[[ MATERIAL PROVIDED open ]]

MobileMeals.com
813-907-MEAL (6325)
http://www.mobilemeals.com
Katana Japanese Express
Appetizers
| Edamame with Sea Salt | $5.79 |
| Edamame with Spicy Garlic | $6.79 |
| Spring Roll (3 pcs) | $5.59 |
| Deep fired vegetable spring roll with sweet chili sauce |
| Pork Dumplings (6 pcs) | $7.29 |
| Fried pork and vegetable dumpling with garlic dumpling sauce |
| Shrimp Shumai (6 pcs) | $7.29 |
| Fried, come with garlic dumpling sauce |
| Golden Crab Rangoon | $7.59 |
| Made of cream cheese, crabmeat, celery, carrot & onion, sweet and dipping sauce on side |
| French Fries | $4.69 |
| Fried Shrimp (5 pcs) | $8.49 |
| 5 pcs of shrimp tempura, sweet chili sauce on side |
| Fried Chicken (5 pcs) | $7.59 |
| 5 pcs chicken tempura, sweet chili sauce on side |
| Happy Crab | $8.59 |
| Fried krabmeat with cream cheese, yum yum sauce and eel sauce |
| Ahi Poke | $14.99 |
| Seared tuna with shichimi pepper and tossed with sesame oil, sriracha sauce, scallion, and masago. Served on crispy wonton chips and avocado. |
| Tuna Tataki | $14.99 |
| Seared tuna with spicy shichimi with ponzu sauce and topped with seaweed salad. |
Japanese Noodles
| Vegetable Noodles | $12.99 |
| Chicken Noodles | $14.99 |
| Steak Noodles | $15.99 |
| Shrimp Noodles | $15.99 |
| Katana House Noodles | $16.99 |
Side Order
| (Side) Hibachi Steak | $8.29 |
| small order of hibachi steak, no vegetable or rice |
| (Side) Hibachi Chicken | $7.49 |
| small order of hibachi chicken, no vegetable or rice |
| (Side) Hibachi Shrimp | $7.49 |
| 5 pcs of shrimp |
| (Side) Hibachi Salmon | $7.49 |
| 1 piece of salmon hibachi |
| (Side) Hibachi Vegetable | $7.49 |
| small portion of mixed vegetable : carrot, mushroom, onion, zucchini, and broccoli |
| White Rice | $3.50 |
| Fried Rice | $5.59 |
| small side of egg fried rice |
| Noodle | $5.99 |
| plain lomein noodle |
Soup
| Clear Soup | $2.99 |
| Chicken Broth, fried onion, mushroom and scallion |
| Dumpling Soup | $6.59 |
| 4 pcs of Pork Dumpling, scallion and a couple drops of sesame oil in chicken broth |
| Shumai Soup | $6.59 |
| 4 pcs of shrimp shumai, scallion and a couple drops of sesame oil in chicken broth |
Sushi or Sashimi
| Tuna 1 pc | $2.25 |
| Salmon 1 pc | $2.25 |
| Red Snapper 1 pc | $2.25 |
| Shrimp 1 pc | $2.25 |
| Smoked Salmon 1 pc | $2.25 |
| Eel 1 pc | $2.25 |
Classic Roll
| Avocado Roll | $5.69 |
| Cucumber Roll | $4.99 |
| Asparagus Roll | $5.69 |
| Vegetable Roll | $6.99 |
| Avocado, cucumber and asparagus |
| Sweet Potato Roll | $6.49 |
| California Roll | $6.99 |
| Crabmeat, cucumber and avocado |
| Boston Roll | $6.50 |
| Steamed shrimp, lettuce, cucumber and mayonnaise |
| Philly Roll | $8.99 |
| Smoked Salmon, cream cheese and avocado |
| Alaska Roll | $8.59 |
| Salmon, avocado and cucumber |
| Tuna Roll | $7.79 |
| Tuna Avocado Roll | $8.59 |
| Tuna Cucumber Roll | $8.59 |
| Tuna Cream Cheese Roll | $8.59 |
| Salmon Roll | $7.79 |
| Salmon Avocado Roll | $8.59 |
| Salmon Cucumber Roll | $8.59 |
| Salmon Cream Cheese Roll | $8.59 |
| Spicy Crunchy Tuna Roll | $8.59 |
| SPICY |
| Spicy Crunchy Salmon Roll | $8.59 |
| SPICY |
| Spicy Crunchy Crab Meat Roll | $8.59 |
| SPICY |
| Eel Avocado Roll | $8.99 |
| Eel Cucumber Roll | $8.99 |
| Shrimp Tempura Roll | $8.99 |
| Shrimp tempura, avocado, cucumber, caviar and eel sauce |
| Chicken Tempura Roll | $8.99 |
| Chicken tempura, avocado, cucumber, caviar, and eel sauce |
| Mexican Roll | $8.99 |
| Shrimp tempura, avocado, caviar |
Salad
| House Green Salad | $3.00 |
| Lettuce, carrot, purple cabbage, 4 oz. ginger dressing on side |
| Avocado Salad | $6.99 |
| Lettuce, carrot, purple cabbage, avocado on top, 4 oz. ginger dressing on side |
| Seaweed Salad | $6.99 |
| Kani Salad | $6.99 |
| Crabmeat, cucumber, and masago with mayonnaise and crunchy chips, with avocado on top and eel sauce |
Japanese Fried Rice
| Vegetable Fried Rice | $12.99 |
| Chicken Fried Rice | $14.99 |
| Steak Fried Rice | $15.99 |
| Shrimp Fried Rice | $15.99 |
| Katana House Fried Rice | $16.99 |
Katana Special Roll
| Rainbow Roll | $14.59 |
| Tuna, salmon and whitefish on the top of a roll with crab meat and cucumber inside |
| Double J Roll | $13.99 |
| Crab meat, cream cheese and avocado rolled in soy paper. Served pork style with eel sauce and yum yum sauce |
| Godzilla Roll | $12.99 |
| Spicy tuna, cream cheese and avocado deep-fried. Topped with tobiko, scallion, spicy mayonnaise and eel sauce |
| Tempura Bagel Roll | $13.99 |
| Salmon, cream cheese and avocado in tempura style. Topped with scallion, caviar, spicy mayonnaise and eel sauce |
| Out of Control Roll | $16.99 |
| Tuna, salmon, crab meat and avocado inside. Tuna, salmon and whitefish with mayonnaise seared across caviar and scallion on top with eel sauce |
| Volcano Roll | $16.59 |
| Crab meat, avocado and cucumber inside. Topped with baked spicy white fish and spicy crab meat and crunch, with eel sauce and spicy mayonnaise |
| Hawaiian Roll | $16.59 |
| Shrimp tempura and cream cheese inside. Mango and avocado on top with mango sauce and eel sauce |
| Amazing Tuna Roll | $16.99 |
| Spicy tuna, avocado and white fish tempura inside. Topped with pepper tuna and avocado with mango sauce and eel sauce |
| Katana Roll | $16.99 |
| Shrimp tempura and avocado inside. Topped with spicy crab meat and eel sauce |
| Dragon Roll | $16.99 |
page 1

[[ MATERIAL PROVIDED closed ]]

- _WHAT YOU SHOULD DO_: Using the entries above, give back exactly the line containing "chili sauce |", the line containing "Rangoon | $7.59 |", and every line between them, and nothing else.

- _COMPLETED TASK_:
| Deep fired vegetable spring roll with sweet chili sauce |
| Pork Dumplings (6 pcs) | $7.29 |
| Fried pork and vegetable dumpling with garlic dumpling sauce |
| Shrimp Shumai (6 pcs) | $7.29 |
| Fried, come with garlic dumpling sauce |
| Golden Crab Rangoon | $7.59 |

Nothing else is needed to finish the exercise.